START DATA

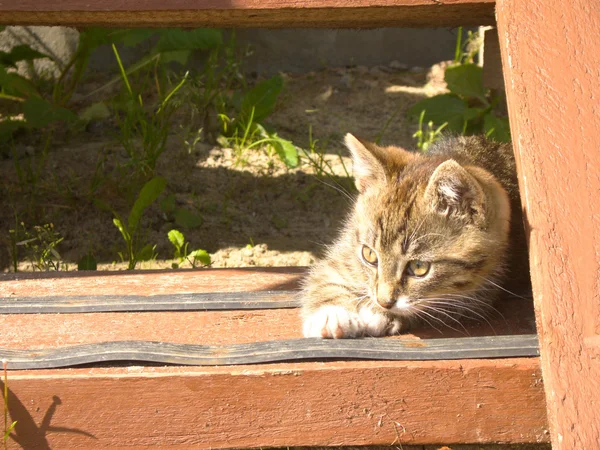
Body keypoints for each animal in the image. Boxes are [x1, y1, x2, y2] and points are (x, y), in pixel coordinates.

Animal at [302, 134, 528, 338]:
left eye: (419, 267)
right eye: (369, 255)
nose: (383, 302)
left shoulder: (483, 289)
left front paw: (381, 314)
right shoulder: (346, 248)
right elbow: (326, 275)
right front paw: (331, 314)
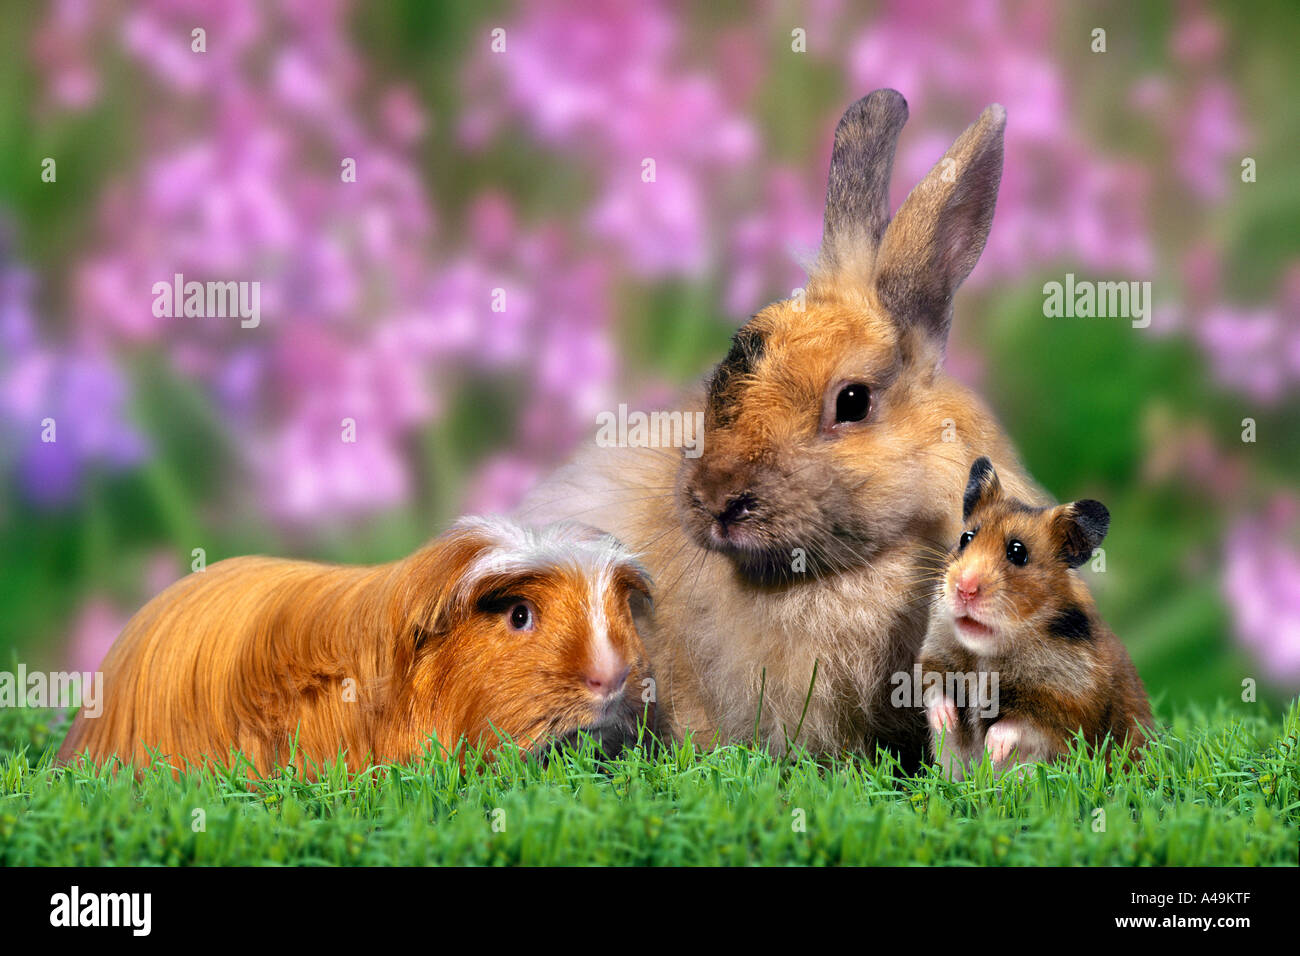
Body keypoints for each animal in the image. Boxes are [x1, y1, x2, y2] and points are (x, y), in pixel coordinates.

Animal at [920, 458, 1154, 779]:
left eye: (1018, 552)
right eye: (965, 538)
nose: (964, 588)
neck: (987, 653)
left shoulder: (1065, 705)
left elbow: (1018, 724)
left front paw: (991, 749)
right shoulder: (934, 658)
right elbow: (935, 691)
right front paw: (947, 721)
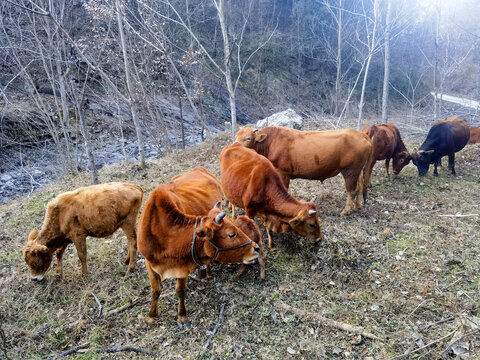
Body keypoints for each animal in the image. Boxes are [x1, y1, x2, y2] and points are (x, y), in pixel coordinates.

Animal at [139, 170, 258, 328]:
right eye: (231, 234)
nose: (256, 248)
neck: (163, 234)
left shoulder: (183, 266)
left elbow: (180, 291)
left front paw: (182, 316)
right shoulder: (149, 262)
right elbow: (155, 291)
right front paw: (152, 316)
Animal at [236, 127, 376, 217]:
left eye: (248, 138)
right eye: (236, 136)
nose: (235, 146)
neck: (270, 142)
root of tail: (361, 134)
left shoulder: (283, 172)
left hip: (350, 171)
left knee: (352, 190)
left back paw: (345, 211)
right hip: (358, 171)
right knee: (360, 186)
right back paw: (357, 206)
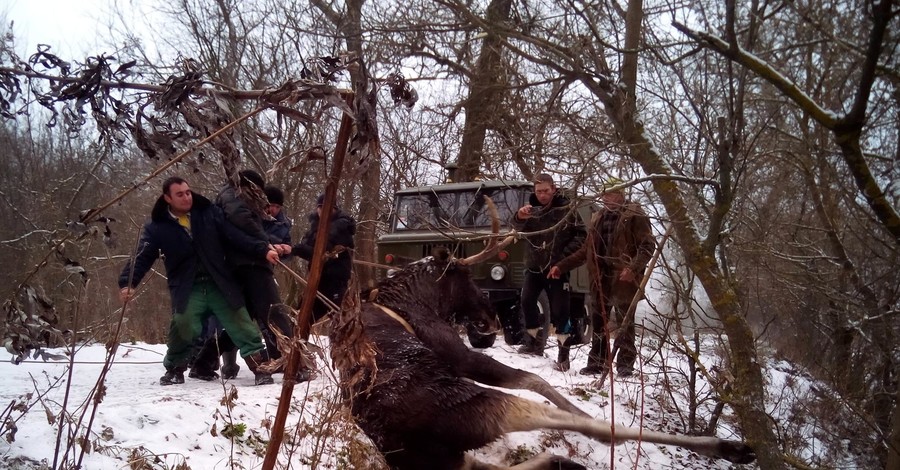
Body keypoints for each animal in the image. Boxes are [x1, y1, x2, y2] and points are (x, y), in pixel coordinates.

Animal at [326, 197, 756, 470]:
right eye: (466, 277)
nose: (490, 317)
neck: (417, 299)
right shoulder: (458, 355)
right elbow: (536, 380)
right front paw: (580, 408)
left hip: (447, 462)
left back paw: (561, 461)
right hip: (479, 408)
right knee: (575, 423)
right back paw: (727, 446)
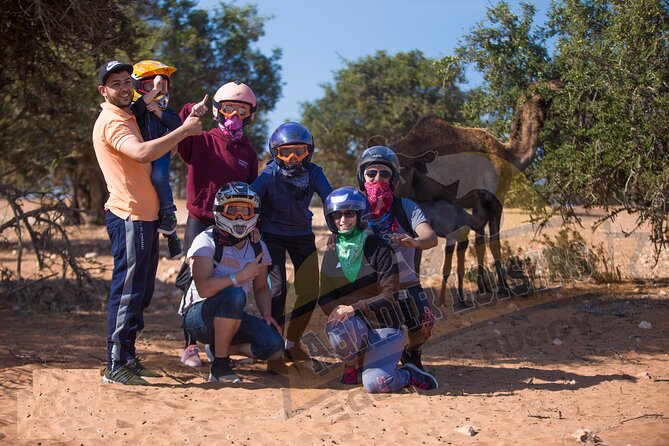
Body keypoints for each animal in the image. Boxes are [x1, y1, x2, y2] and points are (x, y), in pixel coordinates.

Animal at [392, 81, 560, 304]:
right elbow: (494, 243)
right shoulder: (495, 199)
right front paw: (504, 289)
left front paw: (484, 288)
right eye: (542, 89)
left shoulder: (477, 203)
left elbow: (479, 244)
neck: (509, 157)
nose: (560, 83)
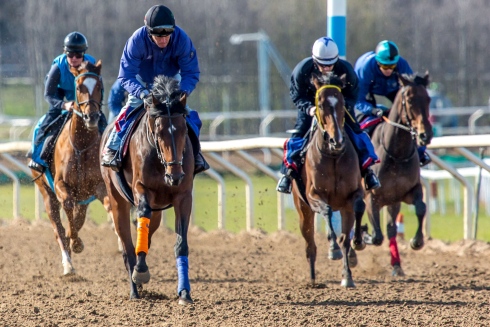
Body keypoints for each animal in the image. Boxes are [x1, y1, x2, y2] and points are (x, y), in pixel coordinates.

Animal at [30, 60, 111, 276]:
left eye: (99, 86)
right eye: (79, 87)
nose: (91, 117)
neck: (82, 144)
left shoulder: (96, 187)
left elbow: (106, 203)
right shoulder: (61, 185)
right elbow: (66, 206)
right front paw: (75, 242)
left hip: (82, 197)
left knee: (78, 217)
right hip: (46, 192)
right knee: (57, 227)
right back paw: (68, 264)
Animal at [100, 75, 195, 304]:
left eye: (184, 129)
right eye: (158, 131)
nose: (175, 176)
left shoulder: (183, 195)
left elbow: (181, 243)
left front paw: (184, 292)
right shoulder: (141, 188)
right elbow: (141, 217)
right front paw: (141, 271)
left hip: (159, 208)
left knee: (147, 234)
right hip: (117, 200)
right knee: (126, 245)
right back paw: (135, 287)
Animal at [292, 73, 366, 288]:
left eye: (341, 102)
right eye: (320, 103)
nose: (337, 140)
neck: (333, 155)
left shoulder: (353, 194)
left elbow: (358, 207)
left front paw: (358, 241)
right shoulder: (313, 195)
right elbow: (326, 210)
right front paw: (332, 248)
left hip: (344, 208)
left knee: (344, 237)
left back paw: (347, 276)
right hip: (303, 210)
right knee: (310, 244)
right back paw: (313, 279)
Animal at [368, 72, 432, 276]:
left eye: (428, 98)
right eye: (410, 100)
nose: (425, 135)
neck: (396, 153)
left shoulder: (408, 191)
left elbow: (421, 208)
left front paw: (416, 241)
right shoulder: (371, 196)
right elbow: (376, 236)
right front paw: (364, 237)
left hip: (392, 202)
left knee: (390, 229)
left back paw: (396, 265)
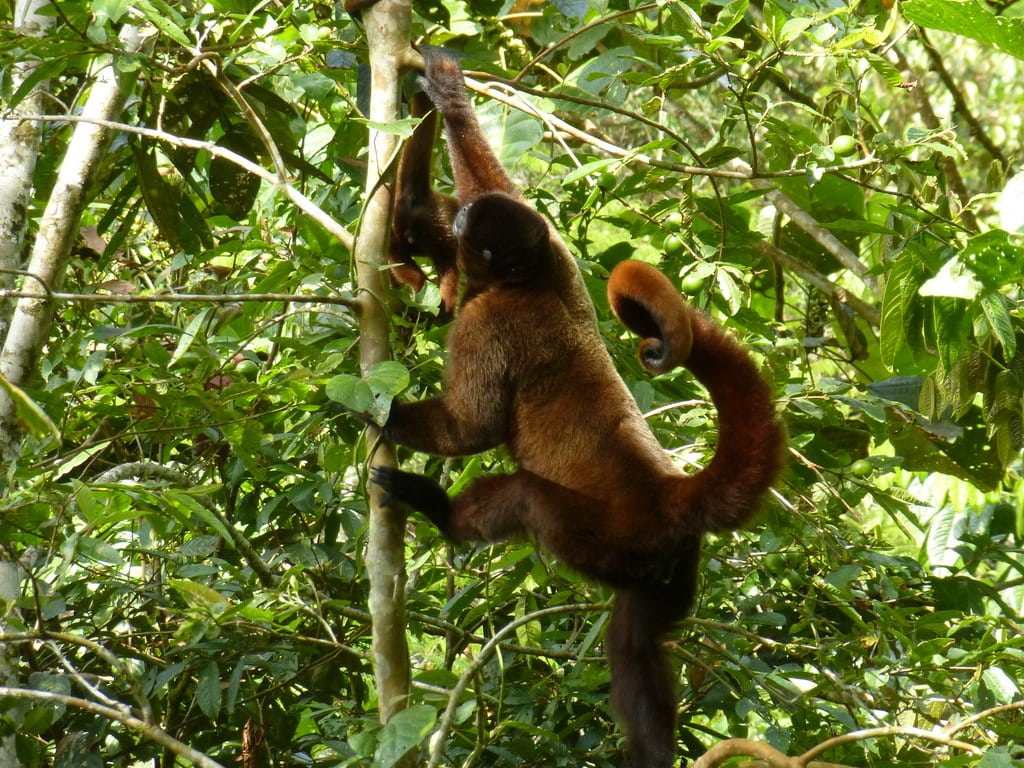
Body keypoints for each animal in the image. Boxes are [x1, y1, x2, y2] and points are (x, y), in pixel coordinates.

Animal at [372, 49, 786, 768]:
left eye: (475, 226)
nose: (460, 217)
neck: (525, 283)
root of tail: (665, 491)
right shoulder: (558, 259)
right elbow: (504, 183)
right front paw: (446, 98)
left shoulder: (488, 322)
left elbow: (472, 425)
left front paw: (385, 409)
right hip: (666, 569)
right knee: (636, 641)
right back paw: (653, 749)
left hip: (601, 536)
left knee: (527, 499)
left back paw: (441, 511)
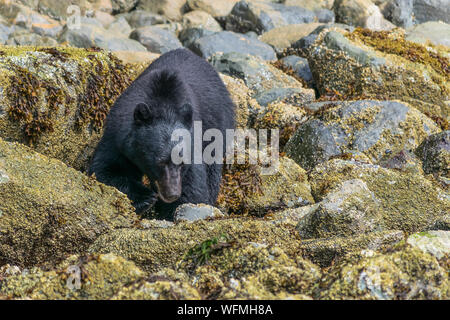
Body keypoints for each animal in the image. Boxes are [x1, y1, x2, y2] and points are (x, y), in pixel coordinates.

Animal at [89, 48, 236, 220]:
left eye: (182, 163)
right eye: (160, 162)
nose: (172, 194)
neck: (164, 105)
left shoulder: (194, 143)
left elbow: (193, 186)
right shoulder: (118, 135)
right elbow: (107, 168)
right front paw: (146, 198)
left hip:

END DATA

→ **THE TASK**
Repeat every entry exactly, but leave out the pictures.

→ **WRITTEN SOLUTION**
Body keypoints for each animal in the image. Boxes are [x1, y1, x2, y2] and points are (x, y), in pixel coordinates.

Animal at [302, 134, 528, 338]:
left eye: (419, 267)
right eye: (369, 255)
nose: (383, 302)
left shoulder: (483, 289)
left front paw: (381, 314)
right shoulder: (346, 248)
right elbow: (326, 275)
right front paw: (331, 314)
Body keypoints for each animal in the image. Boxes are [x1, y1, x2, y2] and points are (x, y), in pixel coordinates.

Animal at [920, 458, 1154, 779]:
left eye: (1018, 552)
right eye: (965, 538)
nose: (964, 588)
neck: (987, 653)
left shoulder: (1065, 705)
left elbow: (1018, 724)
left front paw: (991, 749)
right shoulder: (934, 658)
right elbow: (935, 691)
right front paw: (947, 721)
Body keypoints for each animal in the image. Boxes are [x1, y1, x2, y2] and points are (x, y), in pixel coordinates.

Animal at [139, 170, 258, 328]:
right eye: (231, 234)
nose: (256, 248)
neck: (163, 234)
left shoulder: (183, 266)
left elbow: (180, 291)
left front paw: (182, 316)
right shoulder: (149, 262)
right elbow: (155, 291)
right front paw: (152, 316)
Animal at [236, 127, 376, 217]:
left eye: (248, 138)
right eye: (236, 136)
nose: (235, 146)
neck: (270, 142)
root of tail: (361, 134)
left shoulder: (283, 172)
left hip: (350, 171)
left knee: (352, 190)
left back paw: (345, 211)
right hip: (358, 171)
right knee: (360, 186)
right back paw: (357, 206)
Body keypoints for each animal in the image. Boxes are [x1, y1, x2, y2] and points are (x, y), in pixel coordinates.

Animal at [326, 197, 756, 470]:
right eye: (466, 277)
nose: (490, 317)
neck: (417, 299)
right shoulder: (458, 355)
right elbow: (536, 380)
right front paw: (580, 408)
left hip: (447, 462)
left back paw: (561, 461)
right hip: (479, 408)
right knee: (575, 423)
right back paw: (727, 446)
Body keypoints for each animal in the image. Boxes are [x1, y1, x2, y2] and points are (x, y), in pixel coordinates.

Animal at [392, 81, 560, 304]:
right elbow: (494, 243)
right shoulder: (495, 199)
right front paw: (504, 289)
left front paw: (484, 288)
right eye: (542, 89)
left shoulder: (477, 203)
left elbow: (479, 244)
neck: (509, 157)
nose: (560, 83)
Body keypoints for each animal in the image. Boxes are [x1, y1, x2, y2] and points are (x, y), in pixel coordinates.

Animal at [30, 60, 111, 276]:
left eye: (99, 86)
right eye: (79, 87)
nose: (91, 117)
neck: (82, 144)
left shoulder: (96, 187)
left elbow: (106, 203)
right shoulder: (61, 185)
right elbow: (66, 206)
right front paw: (75, 242)
left hip: (82, 197)
left knee: (78, 217)
right hip: (46, 192)
right knee: (57, 227)
right back paw: (68, 264)
Animal at [100, 75, 195, 304]:
left eye: (184, 129)
right eye: (158, 131)
nose: (175, 176)
left shoulder: (183, 195)
left elbow: (181, 243)
left front paw: (184, 292)
right shoulder: (141, 188)
right elbow: (141, 217)
right front paw: (141, 271)
left hip: (159, 208)
left knee: (147, 234)
right hip: (117, 200)
right knee: (126, 245)
right back paw: (135, 287)
Animal at [292, 73, 366, 288]:
left eye: (341, 102)
right eye: (320, 103)
nose: (337, 140)
neck: (333, 155)
left shoulder: (353, 194)
left elbow: (358, 207)
left front paw: (358, 241)
right shoulder: (313, 195)
right elbow: (326, 210)
right front paw: (332, 248)
left hip: (344, 208)
left knee: (344, 237)
left back paw: (347, 276)
right hip: (303, 210)
right knee: (310, 244)
right back paw: (313, 279)
Animal at [368, 72, 432, 276]:
left eye: (428, 98)
right eye: (410, 100)
nose: (425, 135)
neck: (396, 153)
left shoulder: (408, 191)
left elbow: (421, 208)
left front paw: (416, 241)
right shoulder: (371, 196)
right elbow: (376, 236)
right front paw: (364, 237)
left hip: (392, 202)
left knee: (390, 229)
left back paw: (396, 265)
Body keypoints for each animal in the image. Boxes are [x1, y1, x2, y2] and points are (x, y), in pixel coordinates.

Animal at [372, 49, 786, 768]:
left eye: (475, 226)
nose: (460, 217)
neck: (525, 283)
root of tail: (665, 491)
right shoulder: (558, 259)
right elbow: (504, 183)
right front paw: (446, 98)
left shoulder: (488, 322)
left elbow: (472, 425)
left front paw: (385, 409)
right hip: (666, 569)
right knee: (636, 641)
right back paw: (653, 749)
left hip: (601, 536)
left knee: (527, 499)
left back paw: (441, 511)
Body keypoints for each animal in the image. Boxes are [x1, y1, x2, y2] and points are (x, y), in pixel coordinates.

Animal at [89, 48, 236, 220]:
left eye: (182, 163)
right eye: (160, 162)
nose: (172, 194)
neck: (164, 105)
left shoulder: (194, 143)
left elbow: (193, 186)
right shoulder: (118, 135)
right elbow: (107, 168)
right front paw: (146, 198)
left hip:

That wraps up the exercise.